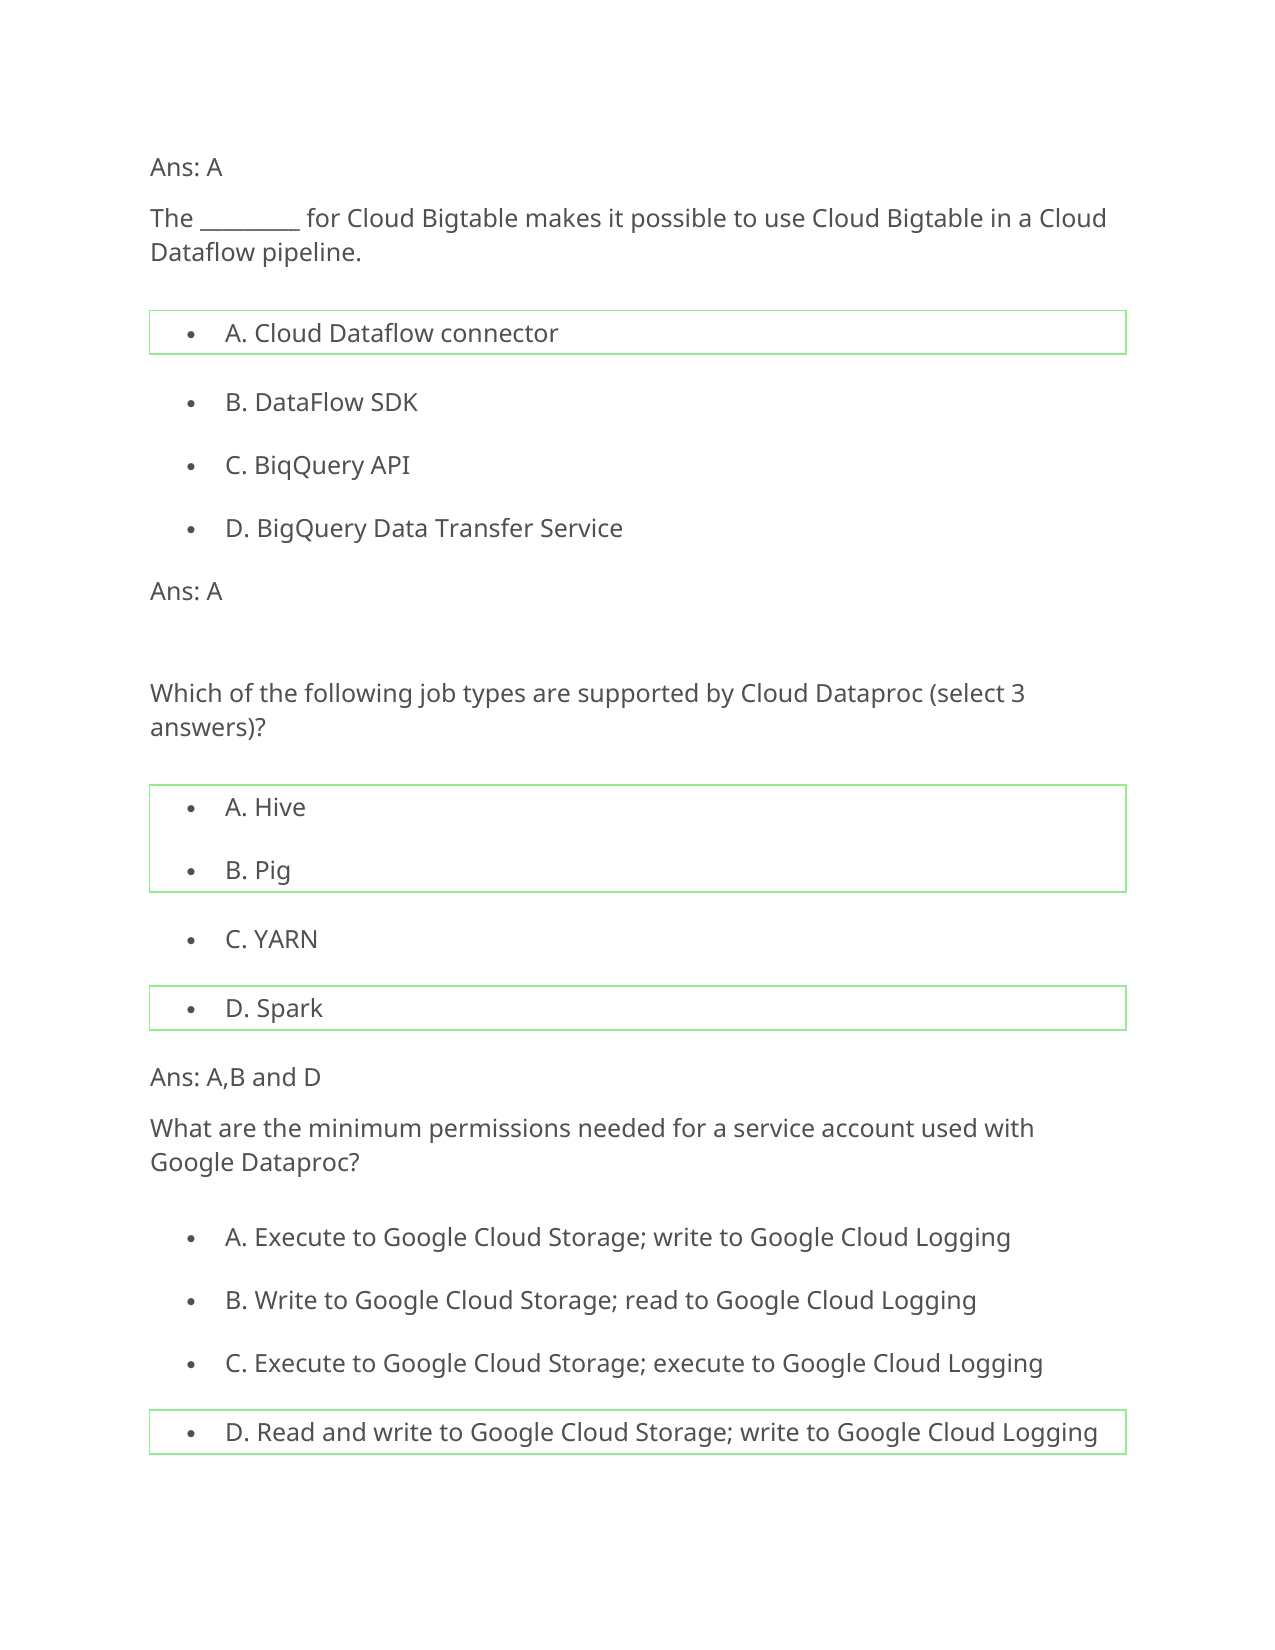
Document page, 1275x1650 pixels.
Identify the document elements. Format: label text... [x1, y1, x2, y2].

list D. Read and write to Google Cloud Storage; write to Google Cloud Logging [150, 1411, 1125, 1453]
list D. Spark [150, 987, 1125, 1029]
text Ans: A [150, 150, 1125, 184]
text Ans: A [150, 574, 1125, 608]
text Ans: A,B and D [150, 1060, 1125, 1094]
text The _________ for Cloud Bigtable makes it possible to use Cloud Bigtable in a Cloud Dataflow pipeline. [150, 201, 1125, 269]
list A. Execute to Google Cloud Storage; write to Google Cloud Logging [187, 1219, 1125, 1253]
list C. BiqQuery API [187, 447, 1125, 481]
list C. YARN [187, 922, 1125, 956]
list B. DataFlow SDK [187, 384, 1125, 418]
list A. Cloud Dataflow connector [150, 311, 1125, 353]
text Which of the following job types are supported by Cloud Dataproc (select 3 answers)? [150, 675, 1125, 743]
list B. Write to Google Cloud Storage; read to Google Cloud Logging [187, 1283, 1125, 1317]
list C. Execute to Google Cloud Storage; execute to Google Cloud Logging [187, 1346, 1125, 1380]
list B. Pig [150, 847, 1125, 891]
list D. BigQuery Data Transfer Service [187, 511, 1125, 545]
text What are the minimum permissions needed for a service account used with Google Dataproc? [150, 1111, 1125, 1179]
list A. Hive [150, 786, 1125, 824]
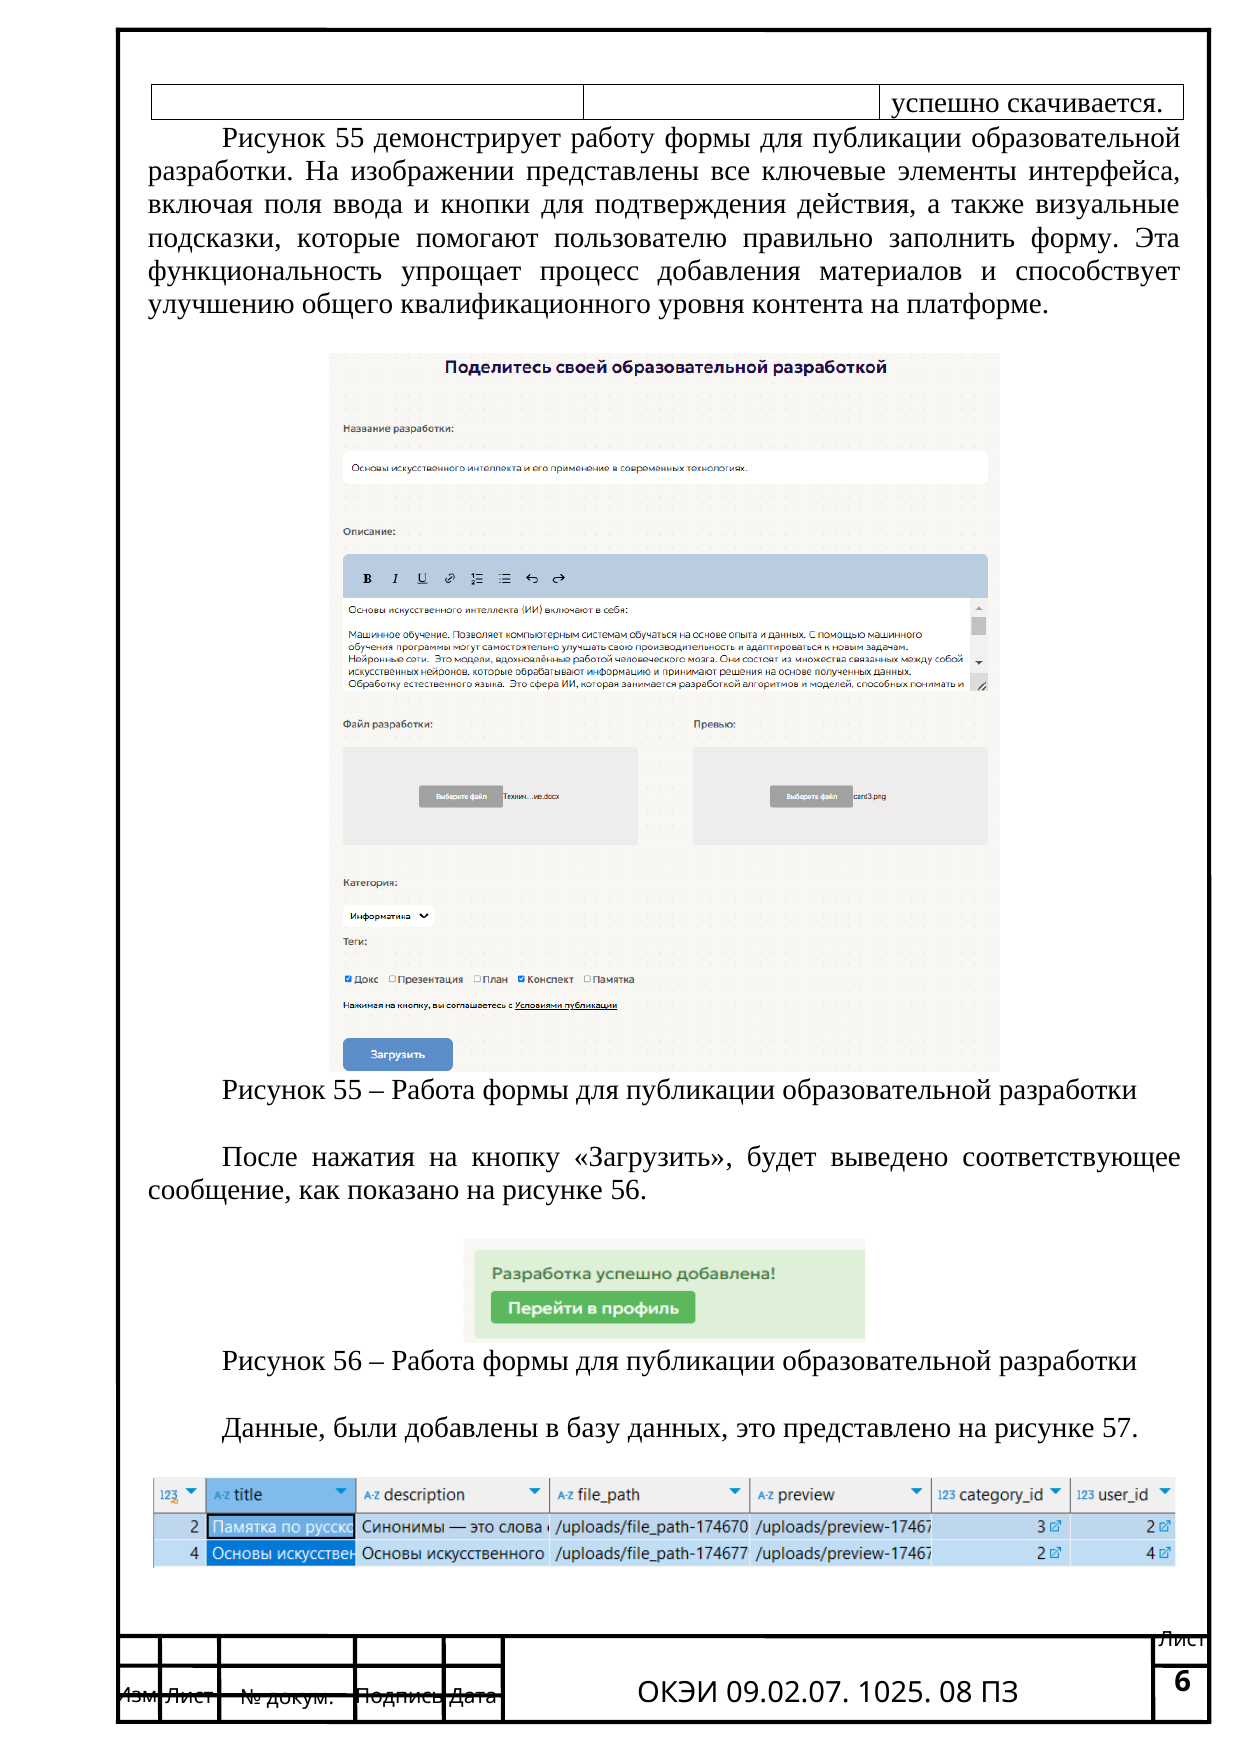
────────────────────────────────────────
TO DO
Go through the entries and copy every line with "Storage".

YOUR RESPONSE
list D. Read and write to Google Cloud Storage; write to Google Cloud Logging [150, 1411, 1125, 1453]
list A. Execute to Google Cloud Storage; write to Google Cloud Logging [187, 1219, 1125, 1253]
list B. Write to Google Cloud Storage; read to Google Cloud Logging [187, 1283, 1125, 1317]
list C. Execute to Google Cloud Storage; execute to Google Cloud Logging [187, 1346, 1125, 1380]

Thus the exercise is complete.